Cheat-Seeking Missles

Saturday, March 26, 2005

"Bush Fertilizer" Brings Freedom Blooms

We appear to be living in a time as politically dynamic as were the 100 years between 1750 and 1850, another period that will change for the better, in aggregate at least, the way the human race lives.

In a story from Moscow on Kyrgyzstan and the diminishment of the Russian empire, the LATimes reported this morning:
"The only possible explanation for what happened is the gross, systemic miscalculation of the situation…. All of us have erred in believing in the general passiveness of the masses … and that authoritarianism will continue to prevail on the territory of the former USSR, no matter what," said Alexei Malashenko, an analyst with the Carnegie Moscow Center.

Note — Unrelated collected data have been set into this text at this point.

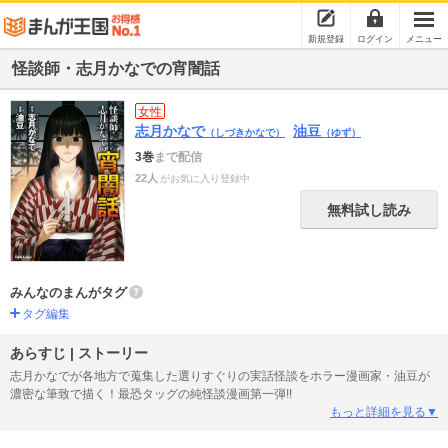
新規登録
ログイン
メニュー
怪談師・志月かなでの宵闇話
女性
志月かなで
油豆
（しづきかなで）
（ゆず）
3巻
まで配信
22人
がお気に入り登録中
無料試し読み
みんなのまんがタグ
タグ編集
あらすじ | ストーリー
志月かなでが各地方で蒐集した選りすぐりの実話怪談をホラー漫画家・油豆が
濃密な筆致で描く！最恐タッグの純怪談漫画第一弾!!
もっと詳細を見る▼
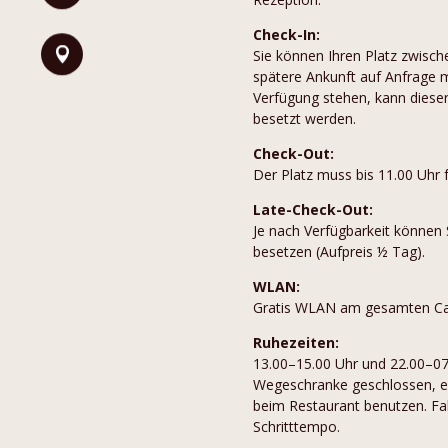
Check-In:
Sie können Ihren Platz zwisch
spätere Ankunft auf Anfrage mö
Verfügung stehen, kann diese
besetzt werden.
Check-Out:
Der Platz muss bis 11.00 Uhr 
Late-Check-Out:
Je nach Verfügbarkeit können 
besetzen (Aufpreis ½ Tag).
WLAN:
Gratis WLAN am gesamten Ca
Ruhezeiten:
13.00–15.00 Uhr und 22.00–07.0
Wegeschranke geschlossen, ev
beim Restaurant benutzen. Fa
Schritttempo.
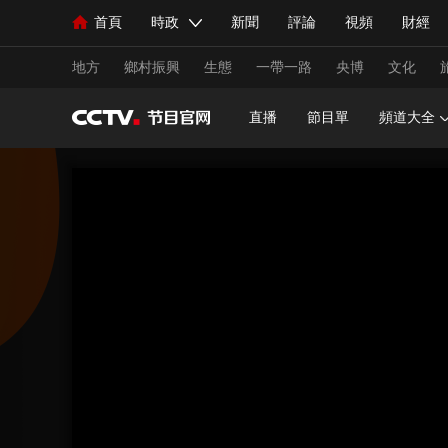
首頁
時政
新聞
評論
視頻
財經
人民領袖習近平
直播
海外頻道
片庫
iPanda
欄目大全
聯播+
English
中國領導人
節目單
Монгол
聽音
央視快評
微視頻
習
地方
鄉村振興
生態
一帶一路
央博
文化
直播
節目單
頻道大全
總台春晚
網絡春晚
共産黨員網
秧紀錄
新聞
國內
國際
評論
經濟
軍事
人民領袖習近平
聯播+
熱解讀
天天學習
視頻
小央視頻
小央直播
直播中國
熊貓
現場
前線
比劃
快看
藍海中國
新兵
體育
直播
競猜
2026年世界盃
2026年
VIP會員
CCTV奧林匹克頻道
生活體育大會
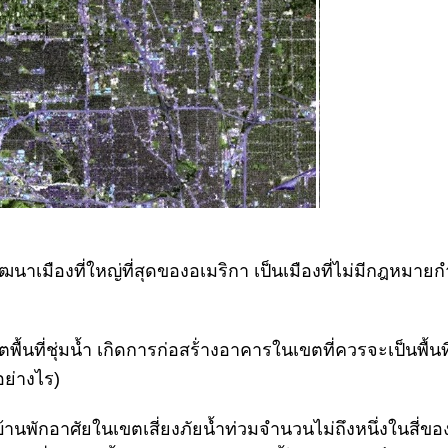
ัฒนาเมืองที่ใหญ่ที่สุดของอเมริกา เป็นเมืองที่ไม่มีกฎห
นที่ชุ่มน้ำ เกิดการก่อสร้่างอาคารในเขตที่ควรจะเป็นพื้นที
ย่างไร)
ล้าสมัย บ้านพักอาศัยในเขตเสี่ยงภัยน้ำท่วมจำนวนไม่ถึงหนึ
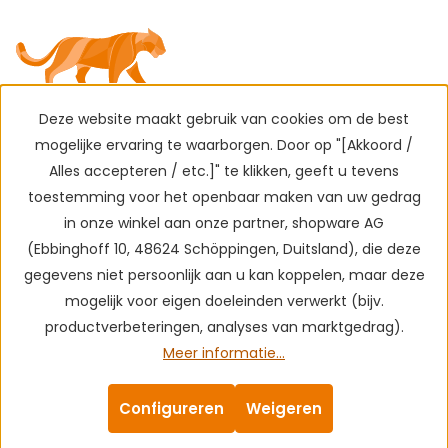
Deze website maakt gebruik van cookies om de best
mogelijke ervaring te waarborgen. Door op "[Akkoord /
Alles accepteren / etc.]" te klikken, geeft u tevens
toestemming voor het openbaar maken van uw gedrag
in onze winkel aan onze partner, shopware AG
(Ebbinghoff 10, 48624 Schöppingen, Duitsland), die deze
gegevens niet persoonlijk aan u kan koppelen, maar deze
mogelijk voor eigen doeleinden verwerkt (bijv.
productverbeteringen, analyses van marktgedrag).
Meer informatie...
Configureren
Weigeren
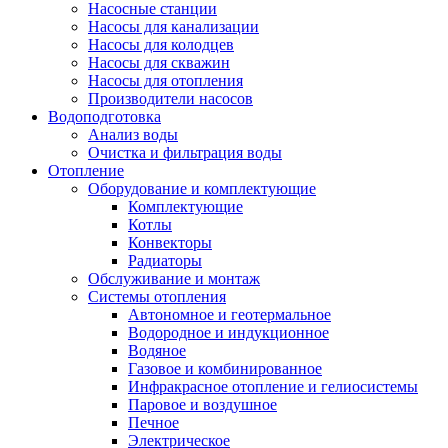
Насосные станции
Насосы для канализации
Насосы для колодцев
Насосы для скважин
Насосы для отопления
Производители насосов
Водоподготовка
Анализ воды
Очистка и фильтрация воды
Отопление
Оборудование и комплектующие
Комплектующие
Котлы
Конвекторы
Радиаторы
Обслуживание и монтаж
Системы отопления
Автономное и геотермальное
Водородное и индукционное
Водяное
Газовое и комбинированное
Инфракрасное отопление и гелиосистемы
Паровое и воздушное
Печное
Электрическое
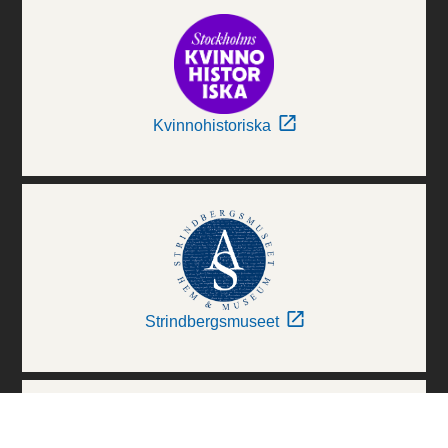
Kvinnohistoriska
Strindbergsmuseet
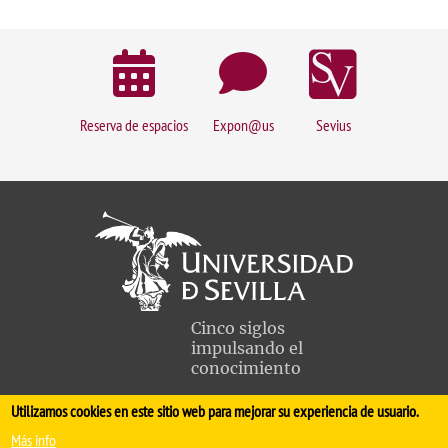
Reserva de espacios
Expon@us
Sevius
Cinco siglos
impulsando el
conocimiento
Utilizamos cookies en este sitio web para mejorar su experiencia de usuario.
FACULTAD DE MEDICINA
Más info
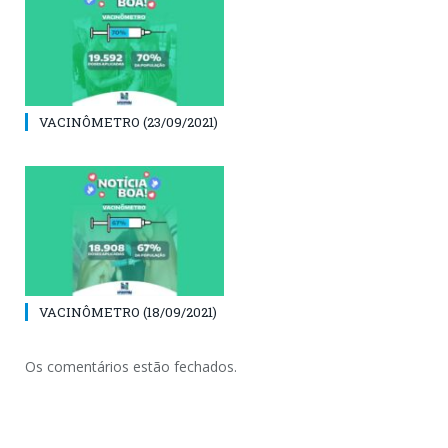
VACINÔMETRO (23/09/2021)
VACINÔMETRO (18/09/2021)
Os comentários estão fechados.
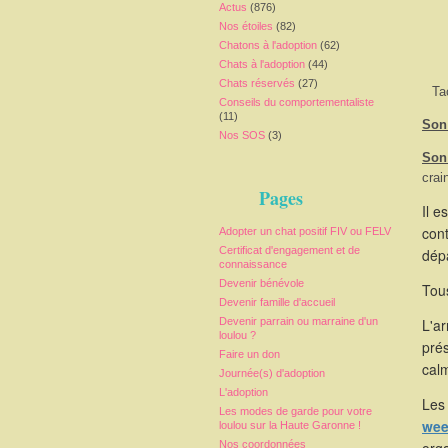
Actus
(876)
Nos étoiles
(82)
Chatons à l'adoption
(62)
Chats à l'adoption
(44)
Chats réservés
(27)
Ta
Conseils du comportementaliste
(11)
Son 
Nos SOS
(3)
Son
crai
Pages
Il e
cont
Adopter un chat positif FIV ou FELV
Certificat d'engagement et de
dépa
connaissance
Devenir bénévole
Tous
Devenir famille d'accueil
Devenir parrain ou marraine d'un
L'a
loulou ?
pré
Faire un don
calm
Journée(s) d'adoption
L'adoption
Les 
Les modes de garde pour votre
wee
loulou sur la Haute Garonne !
Nos coordonnées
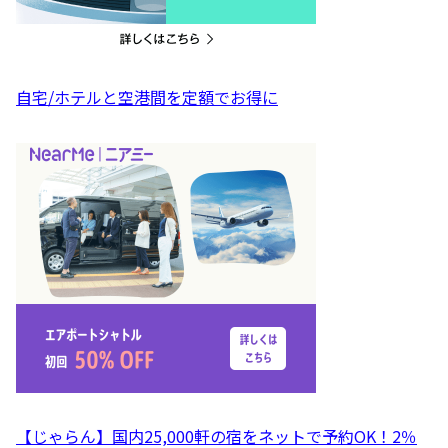
自宅/ホテルと空港間を定額でお得に
【じゃらん】国内25,000軒の宿をネットで予約OK！2％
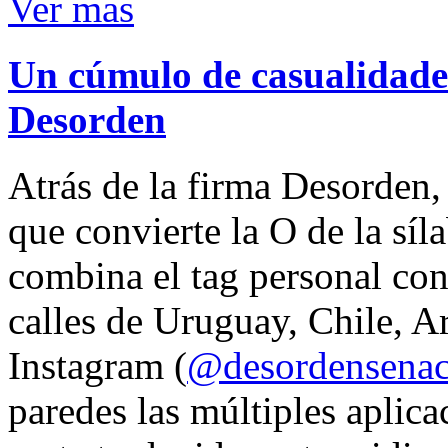
Ver mas
Un cúmulo de casualidades
Desorden
Atrás de la firma Desorden
que convierte la O de la síl
combina el tag personal con
calles de Uruguay, Chile, A
Instagram (
@desordensena
paredes las múltiples aplica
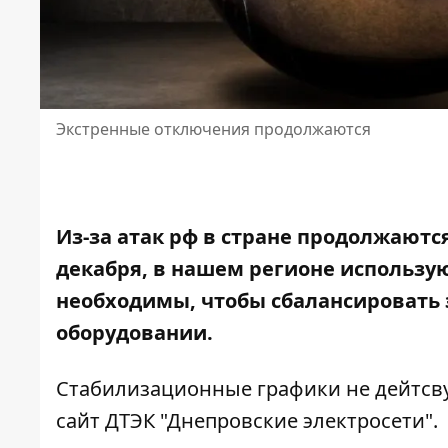
Экстренные отключения продолжаются
Из-за атак рф в стране продолжаютс
декабря, в нашем регионе использу
необходимы, чтобы сбалансировать 
оборудовании.
Стабилизационные графики не дейтсву
сайт
ДТЭК "Днепровские электросети".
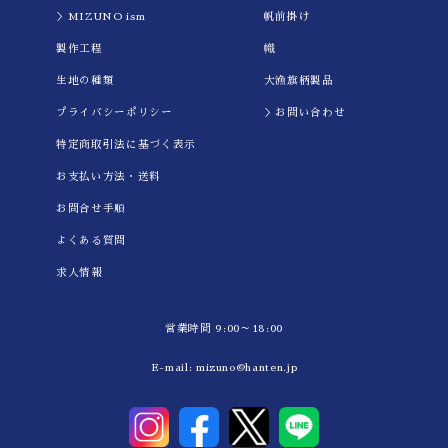
＞MIZUNO ism
帆前掛け
製作工程
幟
生地の種類
大漁旗柄製品
プライバシーポリシー
＞お問い合わせ
特定商取引法に基づく表示
お支払い方法・送料
お問合せ手順
よくある質問
求人情報
営業時間 9:00～18:00
E-mail:
mizuno@hanten.jp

"The developments in Kyrgyzstan vividly demonstrate how wrong we were. They also demonstrate how rotten, unviable and brittle these regimes are," Malashenko said. "What happened in Bishkek shows that all the post-Soviet regimes are literally colossi with feet of clay — the slightest turmoil in their societies is enough to make these regimes crumble."
There is, of course, another possible explanation, a much better explanation, but note that Malashenko works for one of the Left Eight foundations, Carnegie, so he's probably not allowed to say it. The Kyrgyz people are looking West and seeing freedom begin to bloom, thanks to some "Bush fertilizer," spread through the blood of American hero soldiers, in other "rotten, unviable and brittle" regimes.

Russia needs to watch out. China needs to watch out. And throughout the Middle East and southeast Asia, the Mullahs, despots and Communists had better be preparing to duck and cover. This freedom, this democracy, this crying of the human spirit to be free, is mighty powerful stuff.